2. Sometimes making yourself do things that you’d rather die than do, helps.
Take running, for example. I try to exercise every day, because at some point when you’re out of breath, still maintaining your speed, your strength, and feeling the most agile, and oddly graceful you’ve ever felt in your life, in your baggy t-shirt, with the sweat decorating your brow, you get a glimpse of relief. It doesn’t last, but it’s there, and it doesn’t matter whether or not it’s a lasting thing, because nothing’s a lasting thing, and that’s not the point.
3. Do something you love.
It’s difficult to continue with the things you love when you feel like you’re breaking, but if you really love it, you can do it. Regardless of everything else around you, force yourself to forget through art, through a hobby, through anything that once made your nerves sing, and your hair stand on end. Try to remember those feelings, because at the end of the day, feelings are all we have. And we must seek our own loves out.
4. Feel the bad feelings, and the good ones.
I used to shirk the terrible ones, hide them away in a corner of myself that I made almost completely inaccessible. But it is accessible, and will eventually rear it’s ugly head, regardless of how much self control you have, how much you drink, how many friends you have, how much you distract yourself with other things. But these feelings should only be felt some of the time. Let yourself feel them, and then put them away for a little while. Take turns with them, because there’s only so much badness you can feel at once.

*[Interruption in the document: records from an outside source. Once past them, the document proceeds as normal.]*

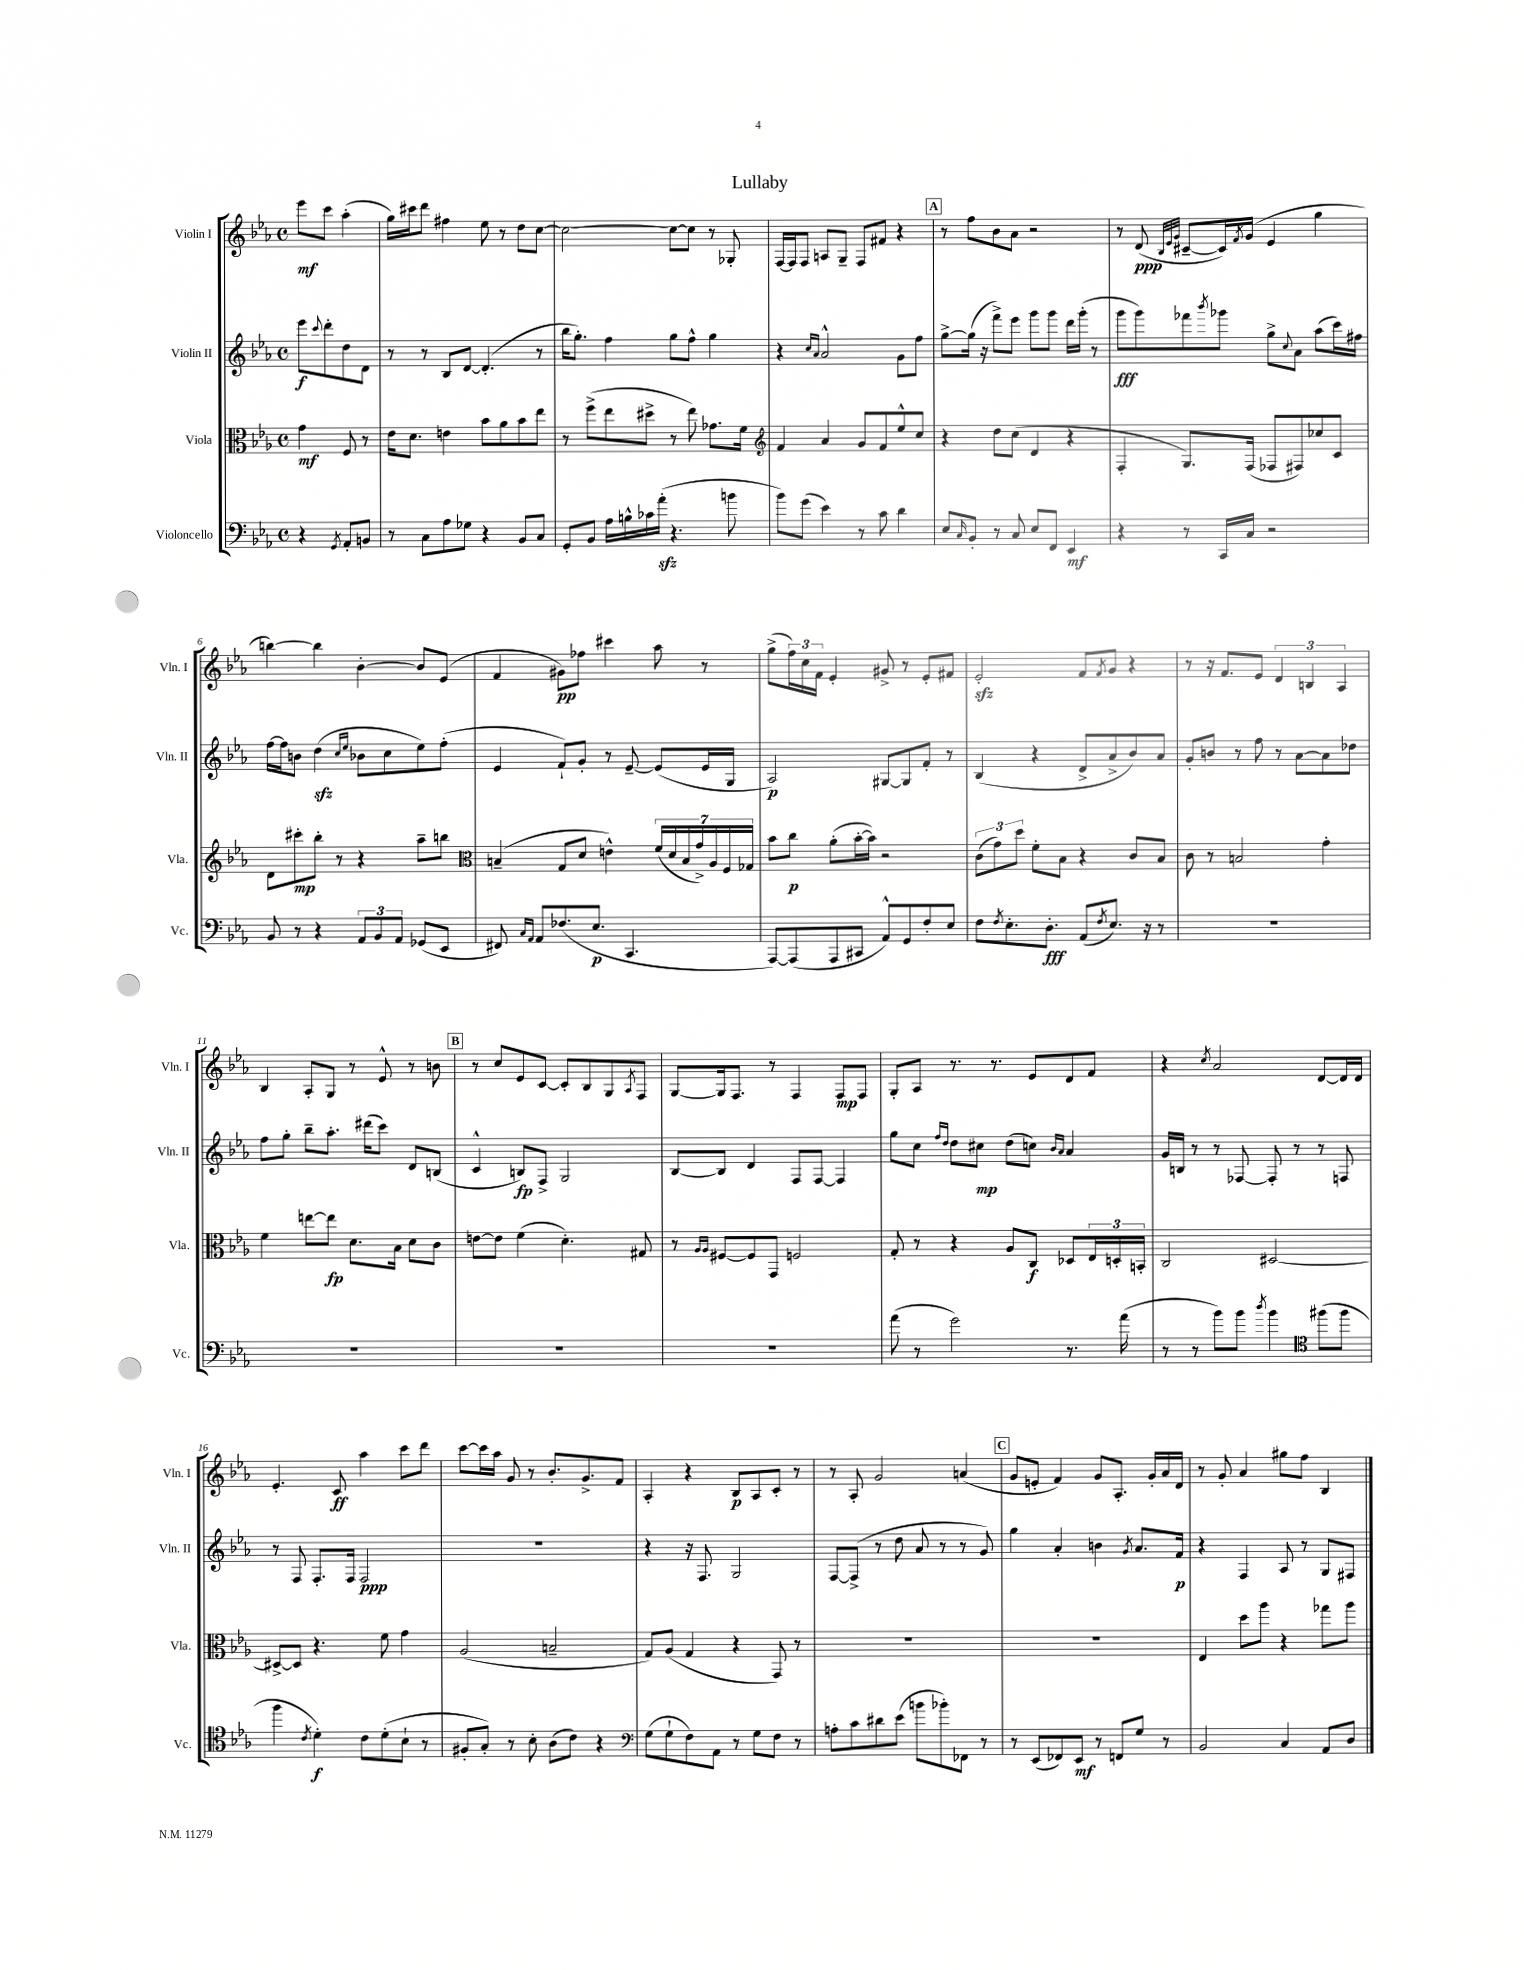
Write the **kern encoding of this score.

**kern	**kern	**kern	**kern
*staff4	*staff3	*staff2	*staff1
*clefF4	*clefC3	*clefG2	*clefG2
*k[b-e-a-]	*k[b-e-a-]	*k[b-e-a-]	*k[b-e-a-]
*M4/4	*M4/4	*M4/4	*M4/4
*met(c)	*met(c)	*met(c)	*met(c)
4r	4g\	8eee-\L	8eee-\L
.	.	8qqccc/	.
.	.	8ddd'\	8ccc\J
8qGG/	.	.	.
8AA-'/L	8F/	8dd\	(4aa-'\
8BB/J	8r	8d\J	.
=	=	=	=
8r	16e-\LK	8r	16gg\LL)
.	8.d\J	.	16ccc#\J
8C\L	.	8r	8ddd\J
8A-\	4e\	8B-/L	4ff#\
8G-\J	.	[8d/J	.
4r	8b-\L	(4.d'/]	8ee-\
.	8a-\	.	8r
8BB-/L	8b-\	.	8dd\L
8C/J	8ee-\J	8r	[8cc\J
=	=	=	=
8GG'/L	8r	16bb-\LK	2cc\_
.	.	8.gg'\J)	.
8BB-/J	(8ff^\L	.	.
16A-\LL	8ee-\	4ff\	.
16B^^\	.	.	.
16c-\	8dd#^\J	.	.
(16a-'\JJ	.	.	.
4.r	8r	8gg\L	8cc\_L
.	8ee-\)	8ff^^\J	8cc\]J
.	8.g-\L	4gg\	8r
8b\	.	.	8G-'/
.	16f\Jk	.	.
=	=	=	=
*	*clefG2	*	*
8b-\L)	4f/	4r	[16F/LL
.	.	.	16F/]J
(8g\J	.	.	8F/J
.	.	16qqcc/LL	.
.	.	16qqa-/JJ	.
4e-\)	4a-/	2a-^^/	8A/L
.	.	.	8G~/J
8r	8g/L	.	8F/L
8c\	8f/	.	8f#/J
4d\	8ee-^^/	8g\L	4r
.	8cc/J	8ff\J	.
=	=	=	=
8E-/L	4r	[8gg^\L	8r
16qqC/	.	.	.
8BB-'/J	.	(16gg\]Jk	8ff\L
.	.	16r	.
8r	8dd\L	8fff^\L)	8b-\
8C/	(8cc\J	8eee-\J	8a-\J
8E-/L	4d/	8ggg\L	2r
8FF/J	.	8ggg\J	.
4EE-/	4r	16ddd\LL	.
.	.	(16ggg'\JJ	.
.	.	8r	.
=	=	=	=
4r	4F'/	8ggg\L	8r
.	.	8ggg\)	(8d/
.	.	.	32qqB-/LLL
.	.	.	32qqe-/
.	.	.	32qqg/JJJ
8r	8.G/L)	8fff-\	[8c#~/L
.	.	8qbbb-/	.
16CC/LL	.	8ggg-\J	16c#/]L)
.	.	.	8qf/
16C/JJ	(16F/Jk	.	(16g/JJ
2r	8F-/L	8gg^\L	4e-/
.	.	8qqcc/	.
.	8F#/)	8a-\J	.
.	8cc-/	(8aa-\L	4gg\
.	8c/J	16ccc\L)	.
.	.	16ff#\JJ	.
=	=	=	=
8BB-/	8d\L	[16ff\LL	[4bb\)
.	.	16ff\]J	.
8r	8ccc#'\	8b\J	.
4r	8bb-'\J	(4dd\	4bb\]
.	8r	.	.
.	.	16qqcc/LL	.
.	.	16qqee-/JJ	.
12AA-/L	4r	8b-\L	[4b-'\
12BB-/	.	.	.
.	.	8cc\	.
12AA-/J	.	.	.
(8GG-/L	8aa-~\L	8ee-\)	8b-/]L
8EE-/J	8bb\J	(8ff'\J	(8e-/J
=	=	=	=
*	*clefC3	*	*
8FF#/)	(4B~/	4e-/	4f/
16qqC/LL	.	.	.
16qqAA-/JJ	.	.	.
8AA-/L	.	.	.
(8.F-/	8G/L	8f`/L)	8g#\L)
.	8d/J	8g'/J	8ff-\J
8.E-/J	.	.	.
.	4e^^\)	8r	4ccc#\
4.CC/	.	[8e-~/	.
.	(28f/LL	(8e-/]L	8aa-\
.	28d/	.	.
.	28B/	.	.
.	28g^/)	.	.
.	.	16e-/L	8r
.	28A-/	.	.
.	28F/	.	.
.	.	16G/JJ	.
.	28G-/JJ	.	.
=	=	=	=
[8AAA-/L)	8b-\L	2A-/)	(8gg^\L
(8AAA-/]	8cc\J	.	24ff\L)
.	.	.	24cc\
.	.	.	24f\JJ
8AAA-/	(8a-'\L	.	4e-'/
8CC#/J	[16b-'\L	.	.
.	16b-\]JJ)	.	.
8AA-^^/L)	2r	[8G#/L	8g#^/
8GG/	.	8G#/]	8r
8F'/	.	8f'/J	8e-'/L
8E-/J	.	8r	8f#/J
=	=	=	=
8F\L	(12c\L	(4B-/	2e-'/
.	12g\)	.	.
8qF/	.	.	.
8.E-'\	.	.	.
.	12dd\J	.	.
.	8f'\L	4r	.
8.D'\J	.	.	.
.	8B-\J	.	.
(8AA-/L	4r	8d^/L	8f/L
8qF/	.	.	8qf/
8.E-/J)	.	8a-^/	8g/J
.	8c/L	8b-/)	4r
16r	.	.	.
8r	8B-/J	8a-/J	.
=	=	=	=
1r	8c\	8g'/L	8r
.	8r	8b/J	16r
.	.	.	8.f/L
.	2B/	8r	.
.	.	8ff\	8e-/J
.	.	8r	6d/
.	.	[8a-\L	.
.	.	.	6B/
.	4g'\	8a-\]	.
.	.	.	6A-/
.	.	8dd-\J	.
=	=	=	=
1r	4f\	8ff\L	4B-/
.	.	8gg'\J	.
.	[8ee\L	8bb-~\L	8A-'/L
.	8ee\]J	8.aa-'\J	8G/J
.	8.d\L	.	8r
.	.	(16ddd#\LK	.
.	.	8ccc\J)	8e-^^/
.	16B-\Jk	.	.
.	8d\L	8d/L	8r
.	8c\J	(8B/J	8b\
=	=	=	=
1r	[8e\L	4c^^/	8r
.	8e\]J	.	8cc/L
.	(4f\	8B/L)	8e-/
.	.	8F^/J	[8c/J
.	4.d'\)	2G/	8c'/]L
.	.	.	8B-/
.	.	.	8G/
.	.	.	8qA-/
.	8G#/	.	8F/J
=	=	=	=
1r	8r	[8B-/L	[8G/L
.	16qqA-/LL	.	.
.	16qqA-/JJ	.	.
.	[8F#/L	8B-/]J	16G/]k
.	.	.	8.F/J
.	8F#/]	4d/	.
.	8GG/J	.	8r
.	2F/	8F/L	4F/
.	.	[8F/J	.
.	.	4F/]	8F/L
.	.	.	8F/J
=	=	=	=
(8a-\	8G'/	8gg\L	8G'/L
8r	8r	8cc\J	8A-/J
.	.	16qqff/LL	.
.	.	16qqdd/JJ	.
2g\)	4r	8dd\L	8.r
.	.	8cc#\J	.
.	.	.	8.r
.	8A-/L	(8dd\L	.
.	8C/J	8cc\J)	8e-/L
.	.	16qqb-/LL	.
.	.	16qqa-/JJ	.
8.r	8D-/L	4a-/	8d/
.	24E-/L	.	8f/J
.	24D'/	.	.
(16a-\	.	.	.
.	24BB'/JJ	.	.
=	=	=	=
8r	2C/	16g/LL	4r
.	.	16B/JJ	.
8r	.	8r	.
.	.	.	8qcc/
8b-\L)	.	8r	2a-/
8b-\J	.	[8F-/	.
8qdd/	.	.	.
4b-\	[2D#/	8F-'/]	.
.	.	8r	.
*clefC4	*	*	*
(8ff#\L	.	8r	[8d/L
8ff#\J	.	8F/	16d/]L
.	.	.	16d/JJ
=	=	=	=
4ff\	8D#^/_L	8r	4.e-'/
.	8D#/]J	8F/	.
8qc/	.	.	.
4d'\)	4.r	8.F'/L	.
.	.	.	8c/
.	.	16F/Jk	.
8c\L	.	2F/	4aa-\
(8d'\	8f\	.	.
8B-`\J	4g\	.	8ccc\L
8r	.	.	8ddd\J
=	=	=	=
8F#'/L	(2A-/	1r	[8ccc\L
8G'/J)	.	.	16ccc\]L
.	.	.	16aa-\JJ
8r	.	.	8g/
8B-'\	.	.	8r
(8A-\L	2B~/	.	8.b-'/L
8c\J)	.	.	.
.	.	.	8.g^/
4r	.	.	.
.	.	.	8f/J
=	=	=	=
*clefF4	*	*	*
(8G\L	8G/L)	4r	4A-'/
8G`\	(8A-/J	.	.
8F\)	4G/	16r	4r
.	.	8.F/	.
8AA-\J	.	.	.
8r	4r	2G/	8B-/L
8G\L	.	.	8A-/
8F\J	8GG/)	.	8c'/J
8r	8r	.	8r
=	=	=	=
8A'\L	1r	[8F/L	8r
8c\	.	(8F^/]J	8A-'/
8d#\	.	8r	2g/
(8e-\J	.	8dd\	.
8b\L	.	8a-/	.
8b-'\)	.	8r	.
8FF-\J	.	8r	(4a/
8r	.	8g/)	.
=	=	=	=
8r	1r	4gg\	8g/L
(8EE-/L	.	.	8e'/J
8FF-/)	.	4a-'/	4f/)
8EE-/J	.	.	.
8r	.	4b\	8g/L
8FF/L	.	.	8.A-'/J
.	.	8qg/	.
8G/J	.	8.a-/L	.
.	.	.	16g'/LL
8r	.	.	16a-/
.	.	16f/Jk	16d/JJ
=	=	=	=
2BB-/	4E-/	4r	8r
.	.	.	8g'/
.	8dd\L	4F/	4a-/
.	8aa-\J	.	.
4C/	4r	8A-/	8gg#\L
.	.	8r	8ff\J
8AA-/L	8gg-\L	8G/L	4B-/
8D/J	8aa-\J	8F#/J	.
==	==	==	==
*-	*-	*-	*-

5. Don’t sulk and don’t become bitter.
It’s useless, and will only hurt you. The days will go by. Afternoons are the worst for me — they stretch themselves out and sometimes I find myself staring into space with dry eyes. But it passes; it always does. Find a thought that is beautiful, and tell yourself that you’ll feel better some day. Memory can be a blessing and a curse — it does not do to dwell for too long on something you have no control over. Healing isn’t about Band-Aids, because however tempting, they’re always, always temporary. Let yourself be held, if you have a holder. And if you don’t, that’s okay too, because you love yourself; you must always remember to love yourself.